Introduction:
In Suo Motu v. State of Kerala and Another, Criminal Revision Case No. 55 of 2017, reported as 2026 LiveLaw (Ker) 43, the Kerala High Court was called upon to interpret the true scope and stage-wise applicability of Section 188 of the Code of Criminal Procedure, 1973, which governs the procedure for offences committed outside India by Indian citizens or on Indian ships or aircrafts, and to determine whether prior sanction of the Central Government is mandatory at the stage of taking cognizance or only before commencement of trial, in a case where the prosecution alleged that the accused committed rape upon the de facto complainant (CW1) in Kuwait inside a rented house, after which the victim returned to India and lodged a complaint leading to registration of crime, investigation, filing of final report before the Judicial First Class Magistrate, committal to the Sessions Court, and transfer to the Additional Sessions Judge, Manjeri; at this stage, the defence questioned the jurisdiction of the Sessions Court by invoking Section 188 CrPC, contending that since the offence occurred in a foreign country, the entire prosecution was vitiated for want of previous sanction from the Central Government, and that continuation of proceedings without such sanction would amount to illegality going to the root of jurisdiction.
Arguments:
On behalf of the accused, it was forcefully argued that Section 188 CrPC uses the phrase “no such offence shall be inquired into or tried in India except with the previous sanction of the Central Government,” and therefore, the moment judicial machinery in India is set into motion for inquiry, committal, or trial, the statutory mandate of sanction becomes a condition precedent, without which even cognizance could not be legally taken, and that allowing prosecution to proceed without sanction would defeat the very purpose of Section 188 which acts as a safeguard in cases involving extra-territorial offences, diplomatic sensitivities, and international jurisdictional concerns; the defence further submitted that the committal by the Magistrate and acceptance of the case by the Sessions Court were void ab initio, as they lacked competence to entertain the matter at all in absence of sanction, thereby rendering the proceedings non est in the eyes of law; on the other hand, the prosecution contended that Section 188 does not bar the court from taking cognizance of the offence but only restricts commencement of trial without sanction, and that investigation, filing of charge sheet, committal, and even framing of charges can legally occur before sanction, provided that actual trial proceedings such as recording of evidence do not begin without Central Government approval, and to support this interpretation, reliance was placed on authoritative precedents of the Supreme Court, particularly Thota Venkateshwarlu v.
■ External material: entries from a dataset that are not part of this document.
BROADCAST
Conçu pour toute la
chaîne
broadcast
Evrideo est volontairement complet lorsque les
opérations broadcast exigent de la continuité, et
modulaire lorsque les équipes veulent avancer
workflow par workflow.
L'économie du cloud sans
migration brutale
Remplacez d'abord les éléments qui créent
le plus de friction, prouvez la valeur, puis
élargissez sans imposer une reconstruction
State of Andhra Pradesh (2011) 9 SCC 527 and Nerella Chiranjeevi Arun Kumar v. State of Andhra Pradesh (SLP No. 3978 of 2021), which clarified that sanction under Section 188 is not a precondition for cognizance but only for trial, and that courts should not quash proceedings merely because sanction has not yet been obtained at the pre-trial stage.
Judgment:
After carefully examining the statutory scheme of Section 188 CrPC, the legislative intent, and binding judicial precedents, Justice C. Pratheep Kumar held that the language of Section 188 draws a clear distinction between the court’s power to take cognizance and its authority to commence trial, and that the embargo imposed by the provision operates only at the stage when the court begins trial proceedings, not at the stage of registration of FIR, investigation, filing of final report, committal, or even framing of charges; the Court emphasized that the words “inquired into or tried” in Section 188 must be read in harmony with the overall procedural framework of the CrPC and cannot be interpreted so strictly as to stall the criminal justice process at its very inception, especially when the accused and victim are both within Indian jurisdiction and the offence has substantial connection to India; placing reliance on Thota Venkateshwarlu, where the Supreme Court categorically held that sanction is required only before trial and not at the stage of taking cognizance, and reaffirmed later in Nerella Chiranjeevi Arun Kumar, the Court reiterated that absence of sanction at the cognizance stage does not render the proceedings void, but trial cannot proceed further unless sanction is secured; the Court therefore rejected the defence contention that the Sessions Court lacked jurisdiction to take cognizance and commit the case, and held that the committal proceedings and cognizance were legally valid, but at the same time issued a clear and mandatory direction that the trial shall not commence unless and until sanction under Section 188 CrPC is obtained from the Central Government, thereby striking a balance between procedural efficiency and statutory compliance; accordingly, the criminal revision petition was disposed of with the clarification that while the prosecution is not invalid at its inception, continuation into trial without sanction would be impermissible, reaffirming that Section 188 CrPC acts as a checkpoint before trial and not as a gatekeeper at the threshold of criminal proceedings.